Top of Supplied information

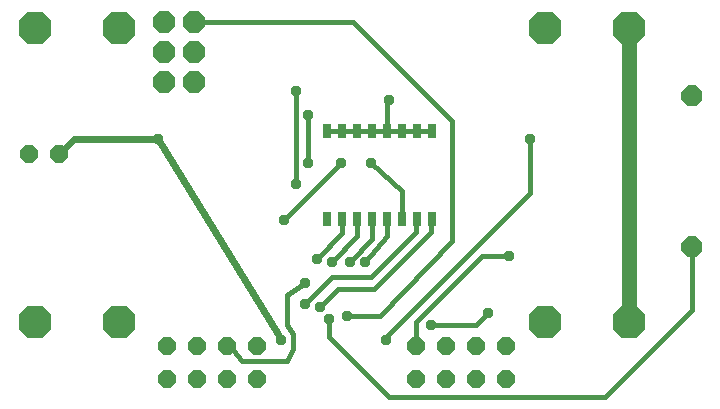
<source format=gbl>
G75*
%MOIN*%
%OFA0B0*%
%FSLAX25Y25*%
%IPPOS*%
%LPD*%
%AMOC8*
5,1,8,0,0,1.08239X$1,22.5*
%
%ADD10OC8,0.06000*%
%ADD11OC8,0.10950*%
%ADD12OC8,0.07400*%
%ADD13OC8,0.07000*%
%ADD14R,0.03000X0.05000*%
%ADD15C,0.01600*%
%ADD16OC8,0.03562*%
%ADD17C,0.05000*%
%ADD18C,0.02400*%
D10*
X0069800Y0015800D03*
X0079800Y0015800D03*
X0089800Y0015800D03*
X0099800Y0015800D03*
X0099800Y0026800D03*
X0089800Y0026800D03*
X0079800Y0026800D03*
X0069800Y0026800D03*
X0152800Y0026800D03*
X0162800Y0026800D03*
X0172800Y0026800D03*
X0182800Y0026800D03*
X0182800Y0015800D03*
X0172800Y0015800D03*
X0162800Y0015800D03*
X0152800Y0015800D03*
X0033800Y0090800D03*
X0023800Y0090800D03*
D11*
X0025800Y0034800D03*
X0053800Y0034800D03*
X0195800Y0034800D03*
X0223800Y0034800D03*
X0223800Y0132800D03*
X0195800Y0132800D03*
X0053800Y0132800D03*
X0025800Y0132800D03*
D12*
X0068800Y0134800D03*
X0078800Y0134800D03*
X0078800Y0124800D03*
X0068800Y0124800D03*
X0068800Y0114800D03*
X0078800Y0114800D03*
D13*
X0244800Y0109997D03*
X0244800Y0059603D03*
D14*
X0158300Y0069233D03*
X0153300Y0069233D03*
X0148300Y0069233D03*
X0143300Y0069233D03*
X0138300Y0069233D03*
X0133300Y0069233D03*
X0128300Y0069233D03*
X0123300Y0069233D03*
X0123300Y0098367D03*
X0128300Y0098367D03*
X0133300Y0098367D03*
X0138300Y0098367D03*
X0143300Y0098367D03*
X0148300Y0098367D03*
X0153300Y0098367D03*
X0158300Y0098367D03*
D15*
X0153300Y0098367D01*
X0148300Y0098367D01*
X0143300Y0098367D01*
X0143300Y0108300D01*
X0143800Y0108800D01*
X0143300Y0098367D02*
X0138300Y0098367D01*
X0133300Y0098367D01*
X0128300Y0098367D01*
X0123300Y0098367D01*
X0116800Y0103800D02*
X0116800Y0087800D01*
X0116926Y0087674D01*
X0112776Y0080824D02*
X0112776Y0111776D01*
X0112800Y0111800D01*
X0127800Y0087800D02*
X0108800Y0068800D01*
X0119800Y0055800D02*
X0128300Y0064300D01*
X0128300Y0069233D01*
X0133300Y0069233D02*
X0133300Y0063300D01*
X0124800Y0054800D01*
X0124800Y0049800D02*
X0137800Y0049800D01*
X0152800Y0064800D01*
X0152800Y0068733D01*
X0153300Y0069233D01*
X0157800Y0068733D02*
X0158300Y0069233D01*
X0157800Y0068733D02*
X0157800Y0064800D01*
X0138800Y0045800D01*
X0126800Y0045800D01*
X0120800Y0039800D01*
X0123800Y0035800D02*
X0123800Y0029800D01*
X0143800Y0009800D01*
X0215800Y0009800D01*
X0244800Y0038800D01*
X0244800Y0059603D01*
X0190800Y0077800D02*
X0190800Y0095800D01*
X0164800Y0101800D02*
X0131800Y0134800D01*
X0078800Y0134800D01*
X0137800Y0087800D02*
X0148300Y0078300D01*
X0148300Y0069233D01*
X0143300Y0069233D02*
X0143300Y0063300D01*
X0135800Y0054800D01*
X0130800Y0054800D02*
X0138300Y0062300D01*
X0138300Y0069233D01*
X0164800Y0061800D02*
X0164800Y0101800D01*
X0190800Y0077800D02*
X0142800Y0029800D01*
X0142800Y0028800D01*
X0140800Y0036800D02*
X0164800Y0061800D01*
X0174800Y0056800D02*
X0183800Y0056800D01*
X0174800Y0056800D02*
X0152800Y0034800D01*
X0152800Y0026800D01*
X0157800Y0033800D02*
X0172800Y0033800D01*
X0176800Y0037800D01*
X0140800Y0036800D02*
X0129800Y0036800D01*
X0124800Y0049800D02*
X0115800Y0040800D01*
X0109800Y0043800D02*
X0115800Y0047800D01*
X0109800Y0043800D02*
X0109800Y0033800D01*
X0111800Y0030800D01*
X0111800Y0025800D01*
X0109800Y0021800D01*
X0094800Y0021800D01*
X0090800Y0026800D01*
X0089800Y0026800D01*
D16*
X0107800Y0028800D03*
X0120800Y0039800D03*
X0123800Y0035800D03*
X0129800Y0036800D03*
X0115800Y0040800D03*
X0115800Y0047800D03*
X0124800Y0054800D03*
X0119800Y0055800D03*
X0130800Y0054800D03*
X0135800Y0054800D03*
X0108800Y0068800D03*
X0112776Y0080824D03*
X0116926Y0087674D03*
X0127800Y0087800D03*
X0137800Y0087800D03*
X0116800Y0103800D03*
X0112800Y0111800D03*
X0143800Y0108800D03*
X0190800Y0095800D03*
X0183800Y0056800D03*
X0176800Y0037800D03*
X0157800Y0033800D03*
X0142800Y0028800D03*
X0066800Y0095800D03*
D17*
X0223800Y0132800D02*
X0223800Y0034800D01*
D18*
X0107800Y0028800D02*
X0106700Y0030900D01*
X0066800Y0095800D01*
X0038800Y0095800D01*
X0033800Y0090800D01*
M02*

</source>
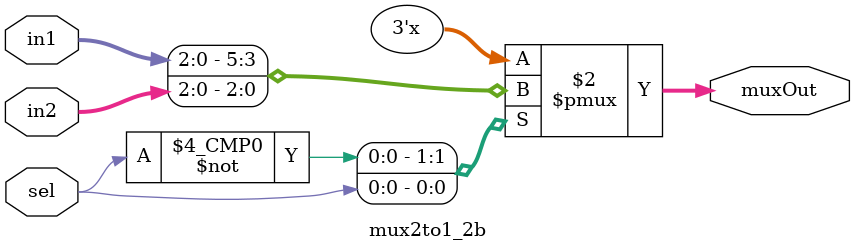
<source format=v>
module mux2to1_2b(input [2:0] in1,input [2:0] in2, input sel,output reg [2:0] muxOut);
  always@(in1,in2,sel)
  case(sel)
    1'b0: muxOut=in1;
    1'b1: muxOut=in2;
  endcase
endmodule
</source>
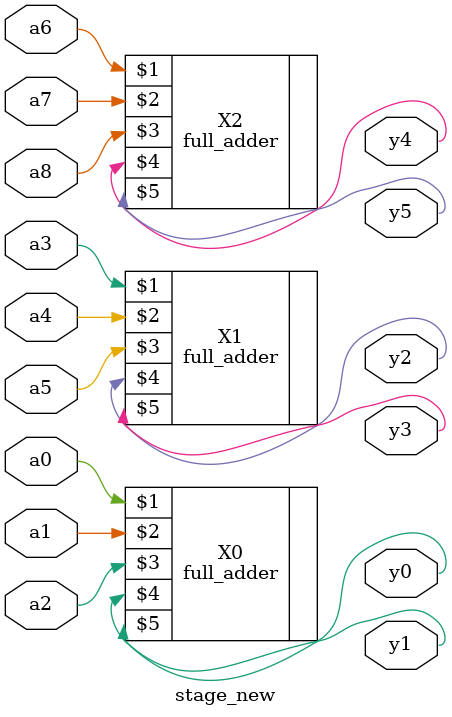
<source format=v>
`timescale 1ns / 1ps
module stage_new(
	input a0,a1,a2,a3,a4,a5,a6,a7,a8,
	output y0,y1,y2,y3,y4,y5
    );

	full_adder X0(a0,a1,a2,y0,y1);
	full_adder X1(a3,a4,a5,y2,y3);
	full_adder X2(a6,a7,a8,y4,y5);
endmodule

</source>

Bottom of Supplied information

_Your task_.
Pictures do not go in the copy; print every entry exactly as it stands.

_Solution for this task_.
<source format=gbl>
G75*
%MOIN*%
%OFA0B0*%
%FSLAX25Y25*%
%IPPOS*%
%LPD*%
%AMOC8*
5,1,8,0,0,1.08239X$1,22.5*
%
%ADD10OC8,0.06000*%
%ADD11OC8,0.10950*%
%ADD12OC8,0.07400*%
%ADD13OC8,0.07000*%
%ADD14R,0.03000X0.05000*%
%ADD15C,0.01600*%
%ADD16OC8,0.03562*%
%ADD17C,0.05000*%
%ADD18C,0.02400*%
D10*
X0069800Y0015800D03*
X0079800Y0015800D03*
X0089800Y0015800D03*
X0099800Y0015800D03*
X0099800Y0026800D03*
X0089800Y0026800D03*
X0079800Y0026800D03*
X0069800Y0026800D03*
X0152800Y0026800D03*
X0162800Y0026800D03*
X0172800Y0026800D03*
X0182800Y0026800D03*
X0182800Y0015800D03*
X0172800Y0015800D03*
X0162800Y0015800D03*
X0152800Y0015800D03*
X0033800Y0090800D03*
X0023800Y0090800D03*
D11*
X0025800Y0034800D03*
X0053800Y0034800D03*
X0195800Y0034800D03*
X0223800Y0034800D03*
X0223800Y0132800D03*
X0195800Y0132800D03*
X0053800Y0132800D03*
X0025800Y0132800D03*
D12*
X0068800Y0134800D03*
X0078800Y0134800D03*
X0078800Y0124800D03*
X0068800Y0124800D03*
X0068800Y0114800D03*
X0078800Y0114800D03*
D13*
X0244800Y0109997D03*
X0244800Y0059603D03*
D14*
X0158300Y0069233D03*
X0153300Y0069233D03*
X0148300Y0069233D03*
X0143300Y0069233D03*
X0138300Y0069233D03*
X0133300Y0069233D03*
X0128300Y0069233D03*
X0123300Y0069233D03*
X0123300Y0098367D03*
X0128300Y0098367D03*
X0133300Y0098367D03*
X0138300Y0098367D03*
X0143300Y0098367D03*
X0148300Y0098367D03*
X0153300Y0098367D03*
X0158300Y0098367D03*
D15*
X0153300Y0098367D01*
X0148300Y0098367D01*
X0143300Y0098367D01*
X0143300Y0108300D01*
X0143800Y0108800D01*
X0143300Y0098367D02*
X0138300Y0098367D01*
X0133300Y0098367D01*
X0128300Y0098367D01*
X0123300Y0098367D01*
X0116800Y0103800D02*
X0116800Y0087800D01*
X0116926Y0087674D01*
X0112776Y0080824D02*
X0112776Y0111776D01*
X0112800Y0111800D01*
X0127800Y0087800D02*
X0108800Y0068800D01*
X0119800Y0055800D02*
X0128300Y0064300D01*
X0128300Y0069233D01*
X0133300Y0069233D02*
X0133300Y0063300D01*
X0124800Y0054800D01*
X0124800Y0049800D02*
X0137800Y0049800D01*
X0152800Y0064800D01*
X0152800Y0068733D01*
X0153300Y0069233D01*
X0157800Y0068733D02*
X0158300Y0069233D01*
X0157800Y0068733D02*
X0157800Y0064800D01*
X0138800Y0045800D01*
X0126800Y0045800D01*
X0120800Y0039800D01*
X0123800Y0035800D02*
X0123800Y0029800D01*
X0143800Y0009800D01*
X0215800Y0009800D01*
X0244800Y0038800D01*
X0244800Y0059603D01*
X0190800Y0077800D02*
X0190800Y0095800D01*
X0164800Y0101800D02*
X0131800Y0134800D01*
X0078800Y0134800D01*
X0137800Y0087800D02*
X0148300Y0078300D01*
X0148300Y0069233D01*
X0143300Y0069233D02*
X0143300Y0063300D01*
X0135800Y0054800D01*
X0130800Y0054800D02*
X0138300Y0062300D01*
X0138300Y0069233D01*
X0164800Y0061800D02*
X0164800Y0101800D01*
X0190800Y0077800D02*
X0142800Y0029800D01*
X0142800Y0028800D01*
X0140800Y0036800D02*
X0164800Y0061800D01*
X0174800Y0056800D02*
X0183800Y0056800D01*
X0174800Y0056800D02*
X0152800Y0034800D01*
X0152800Y0026800D01*
X0157800Y0033800D02*
X0172800Y0033800D01*
X0176800Y0037800D01*
X0140800Y0036800D02*
X0129800Y0036800D01*
X0124800Y0049800D02*
X0115800Y0040800D01*
X0109800Y0043800D02*
X0115800Y0047800D01*
X0109800Y0043800D02*
X0109800Y0033800D01*
X0111800Y0030800D01*
X0111800Y0025800D01*
X0109800Y0021800D01*
X0094800Y0021800D01*
X0090800Y0026800D01*
X0089800Y0026800D01*
D16*
X0107800Y0028800D03*
X0120800Y0039800D03*
X0123800Y0035800D03*
X0129800Y0036800D03*
X0115800Y0040800D03*
X0115800Y0047800D03*
X0124800Y0054800D03*
X0119800Y0055800D03*
X0130800Y0054800D03*
X0135800Y0054800D03*
X0108800Y0068800D03*
X0112776Y0080824D03*
X0116926Y0087674D03*
X0127800Y0087800D03*
X0137800Y0087800D03*
X0116800Y0103800D03*
X0112800Y0111800D03*
X0143800Y0108800D03*
X0190800Y0095800D03*
X0183800Y0056800D03*
X0176800Y0037800D03*
X0157800Y0033800D03*
X0142800Y0028800D03*
X0066800Y0095800D03*
D17*
X0223800Y0132800D02*
X0223800Y0034800D01*
D18*
X0107800Y0028800D02*
X0106700Y0030900D01*
X0066800Y0095800D01*
X0038800Y0095800D01*
X0033800Y0090800D01*
M02*

</source>
<source format=v>
module mux2to1_2b(input [2:0] in1,input [2:0] in2, input sel,output reg [2:0] muxOut);
  always@(in1,in2,sel)
  case(sel)
    1'b0: muxOut=in1;
    1'b1: muxOut=in2;
  endcase
endmodule
</source>
<source format=v>
`timescale 1ns / 1ps
module stage_new(
	input a0,a1,a2,a3,a4,a5,a6,a7,a8,
	output y0,y1,y2,y3,y4,y5
    );

	full_adder X0(a0,a1,a2,y0,y1);
	full_adder X1(a3,a4,a5,y2,y3);
	full_adder X2(a6,a7,a8,y4,y5);
endmodule

</source>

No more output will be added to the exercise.